IP is the future but when?
While topics such as 800 MHZ interference, interoperability and Homeland Security created most of the buzz at the recent IWCE 2004 in Las Vegas, another topic that comparatively flew under the radar this year — Internet protocol — likely will be generating the buzz at future events.
Several vendors showcased new IP-based solutions, led by M/A-COM, which introduced its VIDA (voice, interoperability, data and access) solution that achieves interoperability between disparate radio networks by converting voice to packets and transmitting them over an IP backbone. In addition, Raytheon JPS Communications upgraded its interoperability solution — the ACU-1000 — by adding voice-over-IP and radio-over-IP components, while EFJohnson added VoIP to its Project 25-compliant Netelligent Infrastructure System.
They’re somewhat ahead of the curve, according to Harlin McEwen, chairman of the International Association of Chiefs of Police’s Communications & Technology Committee. While acknowledging that IP will “be a player in the future — no one would disagree with that,” McEwen said the platform has yet to develop to the point where it could be considered by public safety for mission-critical voice communications.
“Where it falls short is that you have a variety of choke points. When you’re dealing with [IP transmissions] going through several different servers and communications points, all of those are possible failure points,” McEwen said. “What we’re looking at now is, how are people going to build and engineer systems of the future to prevent that.”
Vendors already are rapidly improving on that shortcoming, according to Amalesh Sanku, vice president of marketing at EFJohnson.
“IP is still being developed; right now it’s not perfect or the technology it’s expected to be,” Sanku said. “But the maturity curve is so high up that I think we can start deploying these systems.”
Sanku said the problem with past IP networks is that they weren’t configured properly. “IP [today] is a distributed model. That means the control is not centralized; it’s distributed across a variety of different functions and points of contact. In a centralized model, which is what I think Chief McEwen is referring to, when a message comes in and the central server is down, you have a problem. In a distributed network, there is no single point of failure. That’s one of the advantages of IP.”
Sanku added that current IP networks also give voice packets “the highest priority” to address problems with latency and blockages that plagued earlier generations of the platform.

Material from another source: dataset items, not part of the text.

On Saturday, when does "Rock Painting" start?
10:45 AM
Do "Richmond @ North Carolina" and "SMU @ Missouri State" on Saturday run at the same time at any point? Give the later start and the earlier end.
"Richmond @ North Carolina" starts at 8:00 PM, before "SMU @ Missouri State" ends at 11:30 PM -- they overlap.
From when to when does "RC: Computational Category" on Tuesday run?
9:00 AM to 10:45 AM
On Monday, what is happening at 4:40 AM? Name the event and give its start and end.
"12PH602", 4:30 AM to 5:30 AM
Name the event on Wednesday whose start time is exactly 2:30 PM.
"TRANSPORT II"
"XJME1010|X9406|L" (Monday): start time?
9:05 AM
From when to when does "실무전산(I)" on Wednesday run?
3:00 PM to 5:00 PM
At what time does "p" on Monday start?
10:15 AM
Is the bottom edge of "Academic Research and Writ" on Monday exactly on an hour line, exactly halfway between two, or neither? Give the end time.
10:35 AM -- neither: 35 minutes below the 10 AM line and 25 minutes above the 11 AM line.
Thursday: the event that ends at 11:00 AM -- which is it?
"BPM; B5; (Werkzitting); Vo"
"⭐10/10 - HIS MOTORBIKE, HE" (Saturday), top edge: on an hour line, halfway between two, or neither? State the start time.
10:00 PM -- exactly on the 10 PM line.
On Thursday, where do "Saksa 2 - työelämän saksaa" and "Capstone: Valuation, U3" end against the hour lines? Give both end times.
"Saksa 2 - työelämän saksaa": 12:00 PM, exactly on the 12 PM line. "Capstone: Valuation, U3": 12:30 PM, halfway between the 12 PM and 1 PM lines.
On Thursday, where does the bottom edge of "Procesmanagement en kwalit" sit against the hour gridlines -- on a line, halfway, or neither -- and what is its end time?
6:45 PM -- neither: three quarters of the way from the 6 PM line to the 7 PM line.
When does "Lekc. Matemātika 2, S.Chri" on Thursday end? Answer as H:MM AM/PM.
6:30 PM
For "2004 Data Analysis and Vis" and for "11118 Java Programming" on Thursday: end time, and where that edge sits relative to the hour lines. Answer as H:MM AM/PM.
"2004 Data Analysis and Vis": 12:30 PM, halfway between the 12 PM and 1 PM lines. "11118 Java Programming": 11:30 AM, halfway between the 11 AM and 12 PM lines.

While agreeing that IP has moved very quickly along the evolutionary curve, it’s going to be some time before IP-based technologies achieve widespread acceptance in the public-safety community, according to Roman Kaluta, manager of public-safety, interoperability for Raytheon JPS Communications.
“A lot of the fear of IP-based technologies is that the LMR people aren’t familiar with IP, and the IP people aren’t familiar with LMR,” said Kaluta, who is a retired lieutenant with the Alexandria, Va., police department. “It’s just going to take time for the two to converge. Now that you have people who are actually utilizing it, [others] are beginning to see the benefit.”
While IP adoption would benefit from more public-safety agencies getting past their fears to take a leap of faith on the technology, Kaluta believes industry vendors ultimately will have to lead first responders to the Promised Land.
“A lot of what public-safety is going to do is going to be dictated by what industry does,” he said. “If the big vendors start touting IP and start building IP-based radios, if they make a big investment, well, they are the biggest LMR dealers. Then that’s the way [this] will go.”
But Kaluta also said that LMR wouldn’t disappear overnight. “With the lifecycle of radio systems and where we are with radio today, I don’t see LMR disappearing, especially overnight. Usually the life expectancy of a radio system is 15 years, and it’s not unusual for budgetary reasons to push that to 20 to 25 years. So, given the costs that are involved, a wholesale replacement would be cost prohibitive.”